Faisal IslamEconomics editor

Reuters Donald Trump appears next to Jerome Powell, who is carrying a white hard hat, during a visit to the Federal Reserve building as it undergoes renovations.Reuters

It is extraordinary enough to see the world’s top central banker make an unscheduled video statement on social media. My first thought upon seeing the post from the Federal Reserve chair Jerome Powell was: “Is this an AI deepfake?”

That sense did not go away as I listened to what were indeed the real words of the world’s most important financial official.

The background here is a long-running spat between President Trump and the man responsible for setting interest rates in the US and indirectly much of the rest of the world.

In theory, this has officially been about the cost of a renovation project at the Federal Reserve, the US equivalent of the Bank of England. The president even took his motorcade over to the Fed’s building to inspect the work.

At the same time, President Trump has attempted to criticise, interfere and influence the highly independent setting of interest rates by Powell, through criticism and the appointment of his own favourite economists. The aim appears to be to try to massage down US interest rates.

In the early hours of this morning, a softly spoken Powell revealed that the Department of Justice (DoJ) had served his institution with criminal indictments over his testimony on the building works. But he also said publicly what he had not before. The “unprecedented” DoJ moves “should be seen in the broader context of the administration’s threats and ongoing pressure”.

Actions over the Fed building were “pretexts”, he said. “The threat of criminal charges is a consequence of the Federal Reserve setting interest rates based on our best assessment of what will serve the public, rather than following the preferences of the president.”

There are unhappy international precedents for this in developing and emerging economies, where independent central bank governors can often be the first to see the wrath of elected governments attempting to shake off the restraints of expert institutions. Think Turkey and Zimbabwe.

Powell said this morning: “This is about whether the Fed will be able to continue to set interest rates based on evidence and economic conditions, or whether instead, monetary policy will be directed by political pressure or intimidation.”

This matters not just technically for American mortgage rates or US markets. Federal Reserve independence is the anchor for stability across global markets. This is not to say they always make the right decisions or are beyond criticism. But Powell is suggesting in clear terms that this is something much bigger than that.

In a different context, during the infamous Liz Truss mini-budget, it was noises from Truss backers raising questions about the Bank of England that contributed to the chaos.

In this context, it is worth watching the key market for US Treasuries, the safe haven asset of choice in times of instability. Will they respond to Powell’s public words, or the threat of criminal action?

It might be argued that Powell’s term is up in May and he will be replaced, probably by a Trump-friendly economist, so does not make a difference. It does raise the stakes however. US interest rates are decided by a committee vote, not just the chair.

There has been some wild talk that the US administration could choose to weaponise some of the Fed’s powerful global markets tools to coerce other countries in its tariff war, including allies. Bluntly, that use of what is known as swap lines, massive dollar funding at times of stress, would not have been possible under Powell. Is that where this is now going?

More broadly it is difficult to detach the Powell intervention from what is going on elsewhere in the US. In recent days we have seen the deployment of militarised immigration police, routine threats the US could acquire sovereign territory from Nato allies, while the Supreme Court is about to confirm if his main economic policy has been illegal.
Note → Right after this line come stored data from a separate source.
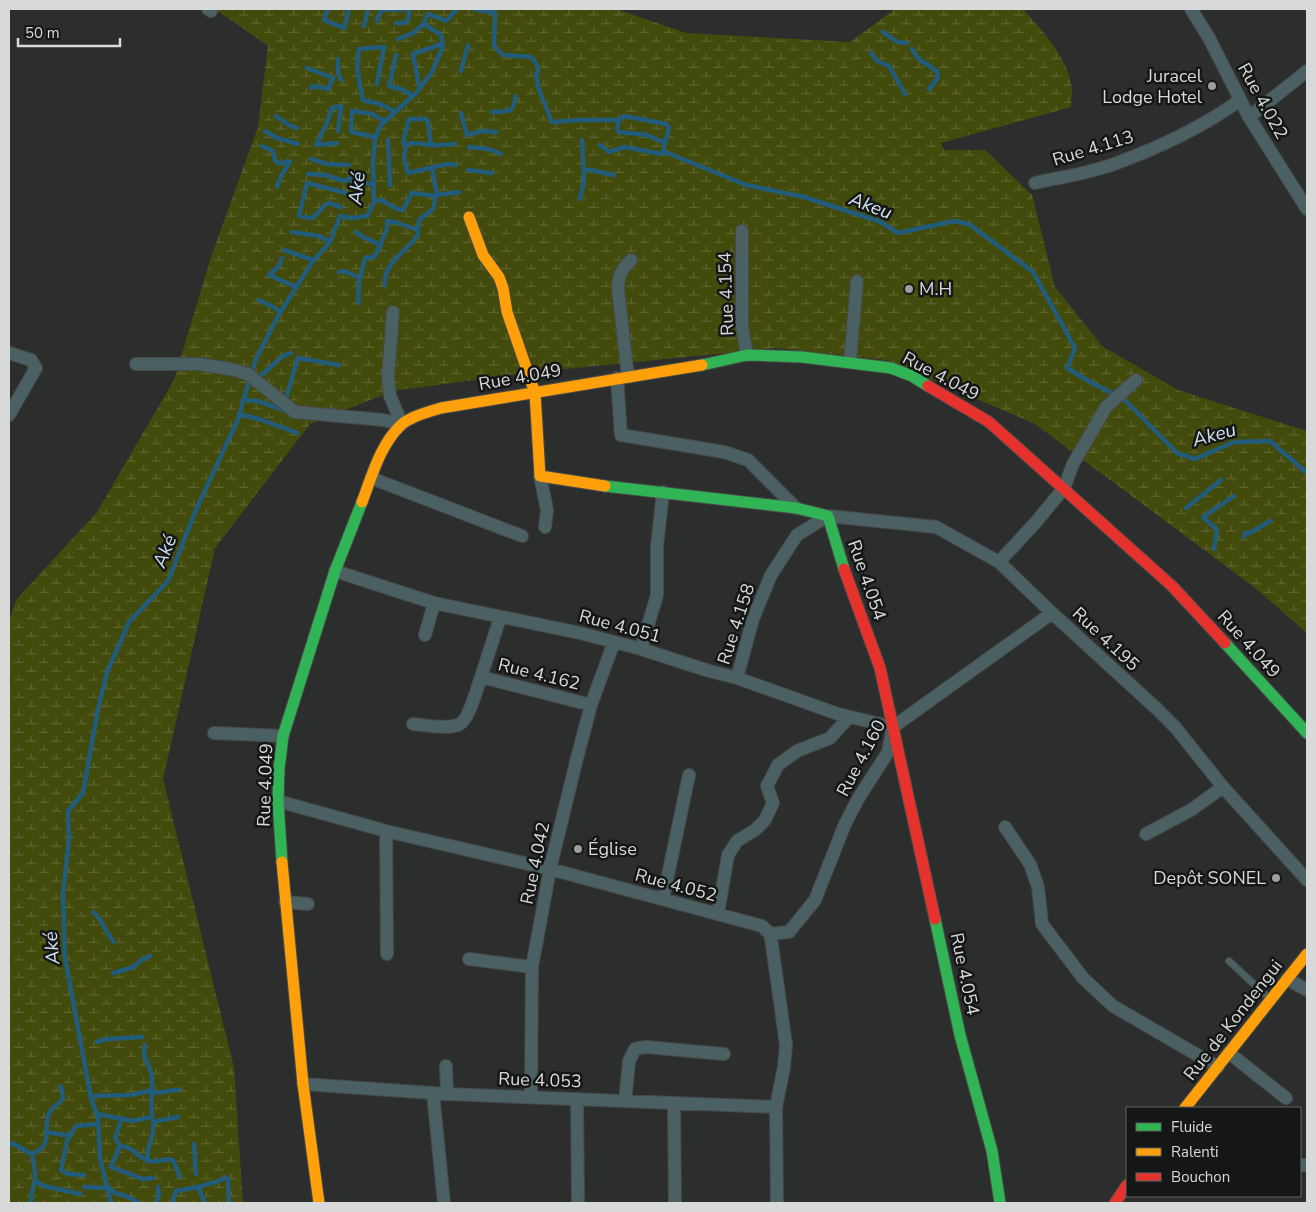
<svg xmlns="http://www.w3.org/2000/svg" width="1316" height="1212" font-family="'Nunito Sans',sans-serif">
<defs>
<pattern id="wetland-marsh" width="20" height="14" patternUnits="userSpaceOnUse" patternTransform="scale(1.25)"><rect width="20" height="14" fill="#434b0c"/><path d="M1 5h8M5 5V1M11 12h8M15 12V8" fill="none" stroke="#5d642f"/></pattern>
</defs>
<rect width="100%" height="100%" fill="#2c2e2d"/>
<path fill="url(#wetland-marsh)" d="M215 9H616L686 33 850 42 895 9H1023C1041 30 1066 55 1071 84 1073 91 1071 100 1071 107L941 143 944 150H985L1032 195 1055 287 1102 346 1178 390 1307 431V633L1254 587 1035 424 886 360 776 348 535 372 393 391 310 424 215 548 163 779 234 1068 243 1203H9V621L16 600 97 512 174 380 211 257 258 127 268 46Z"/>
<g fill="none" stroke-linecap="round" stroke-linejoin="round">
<path stroke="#225c7c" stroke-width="4.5" d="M328 9 324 20 344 28 349 9
M474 9 495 13 494 46 503 55 531 57 537 65 538 73 536 74 538 87 552 122 579 120H619L624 116 666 124 669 127 663 151 746 185 804 197 881 222 898 233 954 221 969 224 1033 272 1075 348 1067 368 1092 383 1124 399 1177 453 1195 459 1234 442 1270 441 1307 473
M377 21 380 12 383 10 405 9
M396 23H404L408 20 409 12 406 9
M364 26 368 9
M883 32 897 42 907 43
M398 39 413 33 424 24
M912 49C920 65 930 63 938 73L937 79 929 89
M871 53 877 61 889 66 905 94
M396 55 389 86 401 89 410 94
M338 59V73L341 80
M307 68 333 78 328 89 313 86 311 88
M461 71 468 45
M359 79 357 65 359 49 384 47 377 84
M359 80 363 100 380 104 392 110
M419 85 413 54 442 44
M492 112C510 111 513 114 516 96
M461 113 467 135 482 131 496 132
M276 116 289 125 297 128
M619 120 617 128 619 132 647 135 665 143
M265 131 277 138 298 144
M376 138 366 135 351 132 352 111 372 114 384 121
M388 140 390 185
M337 143 316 145 326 125 332 108 341 106 338 131
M403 143 409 119H426L428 122 431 145
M455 144C446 144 438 146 430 145 421 144 415 141 406 145L404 157 408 173 447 164 456 165
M600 145 609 152 624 147 662 154
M262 146 273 151 275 160 278 163H283L288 161
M469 147 489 149 501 154
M311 159 327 164 349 165
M432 168 437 195 459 192
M468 170 492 173
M584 170H590L614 175
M308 174 325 175 344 181 350 178
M351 183 374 184
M277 187 282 174 290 162
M580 199 584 181 582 140
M341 207 329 203 325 205 313 218 299 216 307 183 346 193
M292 232 319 236 330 242
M356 232 363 237 381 245
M284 250 313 260
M367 257 372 258 375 256 387 229V221L398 223 418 230 419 220 433 209 436 196 412 193 403 210 397 209 381 200 375 201
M282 258 279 266 269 275 296 287
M339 272 344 271 360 278
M385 285C383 261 409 251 418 234
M259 300 275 308 279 312
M358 303 359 282 365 258
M257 379 283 356 291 353
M286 398 298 358 339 365
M243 400 257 401 284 410
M239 414 262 420 297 433
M1186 508 1221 480
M1244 537 1245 533H1250L1270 521
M1214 549 1217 530 1203 517 1234 496
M93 912C103 919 105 933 114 942
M113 973 134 967 141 960 150 956
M97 1042 107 1039 142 1037
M91 1096 131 1095 152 1090V1075L144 1055 145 1045
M97 1114 133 1121 152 1117 151 1093C161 1094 170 1089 179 1090
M122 1118 115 1138 120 1146C133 1146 137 1157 148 1161 156 1163 165 1158 173 1160L180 1177
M47 1133C56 1132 61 1136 70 1135
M9 1143 14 1144 31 1154C55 1147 42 1128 49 1113 56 1101 68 1104 60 1086
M194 1144 196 1174
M120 1146 111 1167 143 1179 153 1178
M148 1160C145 1146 156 1138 153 1122L178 1117
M84 1175 68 1174 61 1170 67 1141 76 1126 97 1124
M228 1179 229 1203
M35 1181 44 1186 80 1194
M107 1186 115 1193 126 1196 140 1203
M84 1187 107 1188
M198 1187 219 1181 225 1177
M31 1203C30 1194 34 1187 35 1179 36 1170 33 1162 32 1154
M111 1203 100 1159 98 1117 91 1098 65 958 63 894 69 838 68 811 83 793 98 709 107 672 129 622 168 581 196 510 239 417 243 401 256 359 278 316 313 261 330 242 340 216 352 218 367 216 374 202 373 161 375 138 381 125 417 92 432 72 443 46 441 35 424 24 426 17 429 14 446 21 457 9
M156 1203 159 1195 158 1187
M172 1203 176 1191 198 1187 205 1203"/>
<g stroke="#474a49" stroke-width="8">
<path id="lane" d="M1229 961 1270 999"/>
</g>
<g stroke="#474a49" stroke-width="14">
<path id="street" d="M208 9 211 11
M1191 9 1209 38 1249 117 1307 209
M1249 117 1307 71
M1035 183C1062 177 1091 173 1117 163 1160 147 1203 127 1240 100
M742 231V326L747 355
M393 312 388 377 390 396 402 424
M9 353 31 360 36 368 9 415
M850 362 857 281
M136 364H199L230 369 248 374 295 412 383 420 402 424
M628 377 618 289C618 275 622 269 631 260
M617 378 621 435 724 452 748 460 796 508
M540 476 547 510 545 527
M371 478 522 536
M999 562 1036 522 1064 488 1073 464 1106 407 1136 380
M335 571 434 603 580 633 641 649 706 670 737 678 838 714 893 727
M500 618 481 677 591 705
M425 635 434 603
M641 649 657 595V546L663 492
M737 678 753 619 771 575 797 535 828 516 936 527 999 562 1052 613 1157 709 1175 727 1223 787 1307 880
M413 724C424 725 450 730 460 724 469 719 477 688 481 677
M214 733 283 736
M278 801 386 831 550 869 762 926 770 934 771 938 786 1045 784 1067 776 1107 777 1203
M1005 827 1030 864 1038 887 1042 924 1083 978 1113 1006 1218 1067
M386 831 387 954
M1146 834 1191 810 1223 787
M663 899 689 775
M285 902 308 904
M718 913 728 855 737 841 755 830 765 820 773 803 767 786 778 765 797 751 830 738 849 717
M770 934 789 932 815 900 845 824 858 799 888 752 893 727 1052 613
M469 959 532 967
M1287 979 1307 990
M1229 1053 1286 1098
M446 1066 447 1094
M303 1084 447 1094 776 1107
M433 1093 444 1203
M531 1097 532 967 550 869 576 762 591 705 614 642
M577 1099 578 1203
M625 1101 629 1061 635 1049 646 1047 724 1054
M674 1103 675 1203
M1300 1165H1307"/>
</g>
<g stroke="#474a49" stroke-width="13">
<path id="fast" d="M702 365 747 355 802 357 891 368 912 376 928 386
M605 486 796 508 828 516 844 569
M1225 643 1307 733
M282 862 278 801 279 769 283 736 335 571 362 502
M935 919 960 1035 992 1151 1000 1203"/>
</g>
<g stroke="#474a49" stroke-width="13">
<path id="slow" d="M469 217 483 255 499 277 503 288 507 312 535 393 540 476 605 486
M362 502C372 476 380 445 401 425 411 416 428 412 441 408L702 365
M282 862 303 1084 319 1203
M1185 1108 1307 954"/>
</g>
<g stroke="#474a49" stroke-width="13">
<path id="jam" d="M928 386 989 422 1172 586 1225 643
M844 569 880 668 935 919
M1115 1203 1127 1185"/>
</g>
<use href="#lane" stroke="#4a6063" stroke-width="6"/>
<use href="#street" stroke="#4a6063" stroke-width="12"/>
<use href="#fast" stroke="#30b455" stroke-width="11"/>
<use href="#slow" stroke="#ff9f0a" stroke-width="11"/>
<use href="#jam" stroke="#e5322d" stroke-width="11"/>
</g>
<g fill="#9b9e9d" stroke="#151616" stroke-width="2">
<circle cx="1212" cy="86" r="5"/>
<circle cx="909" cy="289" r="5"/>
<circle cx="578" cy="849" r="5"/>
<circle cx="1276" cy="878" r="5"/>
</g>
<g text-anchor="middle" stroke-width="5" stroke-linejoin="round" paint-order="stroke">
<g font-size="18" fill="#d7dad9" stroke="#151616" text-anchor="end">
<text x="1202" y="82">Juracel<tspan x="1202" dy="21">Lodge Hotel</tspan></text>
<text x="919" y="295" text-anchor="start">M.H</text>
<text x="588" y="855" text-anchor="start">Église</text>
<text x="1266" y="884">Depôt SONEL</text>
</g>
<g font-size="18" fill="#d7dad9" stroke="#151616">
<text transform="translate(1263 101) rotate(61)" y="6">Rue 4.022</text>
<text transform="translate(1093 148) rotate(-17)" y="6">Rue 4.113</text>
<text transform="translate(726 294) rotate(-92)" y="6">Rue 4.154</text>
<text transform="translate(941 376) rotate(28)" y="6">Rue 4.049</text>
<text transform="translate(520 377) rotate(-10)" y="6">Rue 4.049</text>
<text transform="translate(867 580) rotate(71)" y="6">Rue 4.054</text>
<text transform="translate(736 624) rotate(-72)" y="6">Rue 4.158</text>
<text transform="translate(620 626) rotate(15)" y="6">Rue 4.051</text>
<text transform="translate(1106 639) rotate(43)" y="6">Rue 4.195</text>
<text transform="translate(1249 644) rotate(48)" y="6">Rue 4.049</text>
<text transform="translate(539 674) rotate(14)" y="6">Rue 4.162</text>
<text transform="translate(861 758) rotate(-62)" y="6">Rue 4.160</text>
<text transform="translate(265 785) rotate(-88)" y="6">Rue 4.049</text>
<text transform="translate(535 863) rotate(-78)" y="6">Rue 4.042</text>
<text transform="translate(676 885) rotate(15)" y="6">Rue 4.052</text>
<text transform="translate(965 974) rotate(78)" y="6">Rue 4.054</text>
<text transform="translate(1233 1020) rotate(-52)" y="6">Rue de Kondengui</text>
<text transform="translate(540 1080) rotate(2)" y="6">Rue 4.053</text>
</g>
<g font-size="19" font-style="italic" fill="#d0e3f0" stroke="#151616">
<text transform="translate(356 188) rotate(-83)" y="7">Aké</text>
<text transform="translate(871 205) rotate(21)" y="7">Akeu</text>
<text transform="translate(1214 434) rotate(-15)" y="7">Akeu</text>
<text transform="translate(164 551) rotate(-68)" y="7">Aké</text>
<text transform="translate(51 948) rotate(-95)" y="7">Aké</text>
</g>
</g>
<rect width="1316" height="1212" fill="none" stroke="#d7dad9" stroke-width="20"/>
<rect x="1126" y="1107" width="175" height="90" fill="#151616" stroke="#636464"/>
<rect x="1136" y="1123" width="25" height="8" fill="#30b455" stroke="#636464"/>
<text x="1171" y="1132" font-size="15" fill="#d7dad9">Fluide</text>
<rect x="1136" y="1148" width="25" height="8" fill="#ff9f0a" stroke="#636464"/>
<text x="1171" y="1157" font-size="15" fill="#d7dad9">Ralenti</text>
<rect x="1136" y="1173" width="25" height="8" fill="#e5322d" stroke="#636464"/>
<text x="1171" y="1182" font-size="15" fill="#d7dad9">Bouchon</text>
<path d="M18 38v8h102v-8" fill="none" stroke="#d7dad9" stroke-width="2.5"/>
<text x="25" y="38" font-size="15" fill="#d7dad9" stroke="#151616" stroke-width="4" paint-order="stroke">50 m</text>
</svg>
There are some Republicans in Congress who will feel deeply uncomfortable about this Powell development in particular. The head of a central bank is someone with an alternative pole of power who, by design, must speak truth to power.
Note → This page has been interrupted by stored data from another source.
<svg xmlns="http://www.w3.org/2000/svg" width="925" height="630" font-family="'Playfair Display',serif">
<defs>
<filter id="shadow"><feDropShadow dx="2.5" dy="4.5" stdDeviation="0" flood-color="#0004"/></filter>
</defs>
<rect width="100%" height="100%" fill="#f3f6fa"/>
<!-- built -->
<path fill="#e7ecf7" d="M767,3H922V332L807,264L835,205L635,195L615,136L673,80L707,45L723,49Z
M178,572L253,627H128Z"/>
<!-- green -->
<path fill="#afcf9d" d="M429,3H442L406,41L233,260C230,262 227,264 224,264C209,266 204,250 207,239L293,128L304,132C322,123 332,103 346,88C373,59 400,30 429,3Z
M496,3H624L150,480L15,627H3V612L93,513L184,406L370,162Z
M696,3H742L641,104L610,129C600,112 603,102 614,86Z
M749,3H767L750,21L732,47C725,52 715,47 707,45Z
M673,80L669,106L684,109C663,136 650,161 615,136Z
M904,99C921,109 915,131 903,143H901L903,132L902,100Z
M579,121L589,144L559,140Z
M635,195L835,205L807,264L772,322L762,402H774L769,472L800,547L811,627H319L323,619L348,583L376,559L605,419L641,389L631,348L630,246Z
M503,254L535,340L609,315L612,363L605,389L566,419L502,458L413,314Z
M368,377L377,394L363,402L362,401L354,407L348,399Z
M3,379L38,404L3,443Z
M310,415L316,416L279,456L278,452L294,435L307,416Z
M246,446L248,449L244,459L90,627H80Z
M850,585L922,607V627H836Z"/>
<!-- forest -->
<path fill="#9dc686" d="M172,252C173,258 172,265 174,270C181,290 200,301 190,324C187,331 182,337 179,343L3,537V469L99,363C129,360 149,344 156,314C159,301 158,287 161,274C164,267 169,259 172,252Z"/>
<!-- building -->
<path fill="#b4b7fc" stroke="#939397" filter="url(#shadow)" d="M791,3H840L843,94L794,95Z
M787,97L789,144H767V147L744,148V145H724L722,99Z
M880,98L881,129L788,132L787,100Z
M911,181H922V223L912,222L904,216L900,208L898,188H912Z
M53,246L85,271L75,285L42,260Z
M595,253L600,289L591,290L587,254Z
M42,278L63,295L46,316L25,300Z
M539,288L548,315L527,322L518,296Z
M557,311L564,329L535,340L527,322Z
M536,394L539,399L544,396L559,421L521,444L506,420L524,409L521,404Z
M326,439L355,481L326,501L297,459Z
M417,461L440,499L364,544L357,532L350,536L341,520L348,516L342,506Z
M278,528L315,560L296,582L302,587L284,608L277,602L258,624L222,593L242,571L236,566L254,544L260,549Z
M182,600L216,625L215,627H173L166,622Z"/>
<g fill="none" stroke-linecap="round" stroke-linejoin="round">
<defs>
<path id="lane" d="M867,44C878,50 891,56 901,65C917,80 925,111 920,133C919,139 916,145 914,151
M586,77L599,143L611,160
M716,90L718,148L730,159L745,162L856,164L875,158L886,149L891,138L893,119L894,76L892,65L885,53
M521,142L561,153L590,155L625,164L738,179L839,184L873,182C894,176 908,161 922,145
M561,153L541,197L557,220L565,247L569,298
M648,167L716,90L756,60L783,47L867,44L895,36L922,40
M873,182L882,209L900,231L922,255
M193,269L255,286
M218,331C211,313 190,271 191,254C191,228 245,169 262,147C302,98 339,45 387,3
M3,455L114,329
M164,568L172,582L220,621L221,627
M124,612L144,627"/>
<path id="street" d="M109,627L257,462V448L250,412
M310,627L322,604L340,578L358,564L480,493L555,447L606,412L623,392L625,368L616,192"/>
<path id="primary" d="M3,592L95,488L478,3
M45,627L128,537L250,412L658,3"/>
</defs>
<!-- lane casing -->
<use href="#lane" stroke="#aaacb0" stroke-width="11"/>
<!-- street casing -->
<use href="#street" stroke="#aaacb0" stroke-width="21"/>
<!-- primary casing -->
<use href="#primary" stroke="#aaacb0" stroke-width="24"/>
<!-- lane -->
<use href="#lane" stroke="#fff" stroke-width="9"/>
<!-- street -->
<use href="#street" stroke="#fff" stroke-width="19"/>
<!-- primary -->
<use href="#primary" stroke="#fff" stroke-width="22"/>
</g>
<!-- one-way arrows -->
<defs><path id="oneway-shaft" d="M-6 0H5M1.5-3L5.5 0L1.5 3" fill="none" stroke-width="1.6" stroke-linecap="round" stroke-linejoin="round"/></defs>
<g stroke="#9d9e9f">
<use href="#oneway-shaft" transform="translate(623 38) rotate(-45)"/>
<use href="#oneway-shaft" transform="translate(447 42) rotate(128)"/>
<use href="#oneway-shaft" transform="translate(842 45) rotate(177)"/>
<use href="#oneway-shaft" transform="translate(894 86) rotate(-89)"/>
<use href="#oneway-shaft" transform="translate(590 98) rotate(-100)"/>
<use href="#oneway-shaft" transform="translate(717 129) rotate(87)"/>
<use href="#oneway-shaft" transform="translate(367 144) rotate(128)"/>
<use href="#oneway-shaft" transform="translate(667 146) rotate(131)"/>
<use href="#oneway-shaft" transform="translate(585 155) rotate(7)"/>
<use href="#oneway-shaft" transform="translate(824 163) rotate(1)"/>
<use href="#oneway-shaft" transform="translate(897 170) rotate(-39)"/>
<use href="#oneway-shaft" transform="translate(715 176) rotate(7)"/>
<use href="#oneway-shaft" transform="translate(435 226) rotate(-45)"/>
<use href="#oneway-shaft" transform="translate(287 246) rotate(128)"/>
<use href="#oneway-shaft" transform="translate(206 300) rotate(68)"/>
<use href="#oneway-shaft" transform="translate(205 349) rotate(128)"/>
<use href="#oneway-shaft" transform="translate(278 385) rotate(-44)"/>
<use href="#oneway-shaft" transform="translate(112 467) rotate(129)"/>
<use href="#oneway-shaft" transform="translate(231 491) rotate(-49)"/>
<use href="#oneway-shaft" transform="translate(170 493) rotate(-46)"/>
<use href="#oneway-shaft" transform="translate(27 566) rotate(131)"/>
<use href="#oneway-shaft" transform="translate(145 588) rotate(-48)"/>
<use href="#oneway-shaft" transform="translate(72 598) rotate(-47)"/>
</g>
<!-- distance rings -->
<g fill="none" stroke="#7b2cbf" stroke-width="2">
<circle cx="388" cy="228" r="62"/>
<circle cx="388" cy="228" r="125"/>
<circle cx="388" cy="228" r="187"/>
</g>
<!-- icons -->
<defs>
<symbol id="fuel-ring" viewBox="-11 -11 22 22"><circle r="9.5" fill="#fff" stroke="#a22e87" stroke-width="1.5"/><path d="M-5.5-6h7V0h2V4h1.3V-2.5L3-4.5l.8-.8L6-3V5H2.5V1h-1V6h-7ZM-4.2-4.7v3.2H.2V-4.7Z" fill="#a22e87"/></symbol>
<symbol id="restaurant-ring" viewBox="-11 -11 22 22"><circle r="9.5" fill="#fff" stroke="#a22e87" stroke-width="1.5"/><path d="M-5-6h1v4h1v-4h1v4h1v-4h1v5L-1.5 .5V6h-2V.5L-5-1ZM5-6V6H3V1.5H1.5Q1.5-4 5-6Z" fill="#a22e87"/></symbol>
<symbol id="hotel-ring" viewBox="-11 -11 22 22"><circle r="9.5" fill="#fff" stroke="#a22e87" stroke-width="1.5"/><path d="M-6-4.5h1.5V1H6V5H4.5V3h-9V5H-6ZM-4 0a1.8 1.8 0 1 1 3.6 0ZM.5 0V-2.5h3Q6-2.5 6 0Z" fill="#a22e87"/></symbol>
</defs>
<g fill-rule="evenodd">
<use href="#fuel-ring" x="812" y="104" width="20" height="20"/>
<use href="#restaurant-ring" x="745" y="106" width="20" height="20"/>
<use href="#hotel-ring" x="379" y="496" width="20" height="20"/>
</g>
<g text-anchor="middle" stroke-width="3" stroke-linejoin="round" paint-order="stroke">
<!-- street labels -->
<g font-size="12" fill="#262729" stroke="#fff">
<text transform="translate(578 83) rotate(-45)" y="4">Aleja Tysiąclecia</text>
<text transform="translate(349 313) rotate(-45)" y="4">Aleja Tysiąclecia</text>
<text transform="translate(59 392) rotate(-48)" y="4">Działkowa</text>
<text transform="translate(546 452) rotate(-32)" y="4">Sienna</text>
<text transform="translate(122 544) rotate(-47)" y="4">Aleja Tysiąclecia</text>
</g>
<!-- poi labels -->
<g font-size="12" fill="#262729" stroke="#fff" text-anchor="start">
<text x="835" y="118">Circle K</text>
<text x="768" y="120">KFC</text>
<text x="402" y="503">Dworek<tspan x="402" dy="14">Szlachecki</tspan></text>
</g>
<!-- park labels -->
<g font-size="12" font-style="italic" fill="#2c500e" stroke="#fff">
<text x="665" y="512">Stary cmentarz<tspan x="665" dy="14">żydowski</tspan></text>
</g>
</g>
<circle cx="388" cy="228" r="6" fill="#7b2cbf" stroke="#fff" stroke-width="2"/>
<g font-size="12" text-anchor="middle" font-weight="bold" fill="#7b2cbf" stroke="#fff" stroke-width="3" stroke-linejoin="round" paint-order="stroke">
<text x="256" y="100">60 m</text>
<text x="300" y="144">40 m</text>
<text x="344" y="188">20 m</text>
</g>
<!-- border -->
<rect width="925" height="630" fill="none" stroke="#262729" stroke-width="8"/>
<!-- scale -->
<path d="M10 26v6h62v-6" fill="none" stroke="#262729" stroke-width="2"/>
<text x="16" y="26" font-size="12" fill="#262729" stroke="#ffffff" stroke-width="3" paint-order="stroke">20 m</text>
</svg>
Even Powell’s unscheduled appearance might cause a reaction in markets, as occurred when Andrew Bailey spoke to BBC cameras in Washington DC in the middle of the mini-budget crisis.

It is worth noting that the most significant moment of pause in the Trump agenda occurred last April, when the chaotic approach to tariffs fell foul of the global bond markets before the stabilising influence of the Treasury Secretary Scott Bessent took control.

The Powell moment could see a repeat.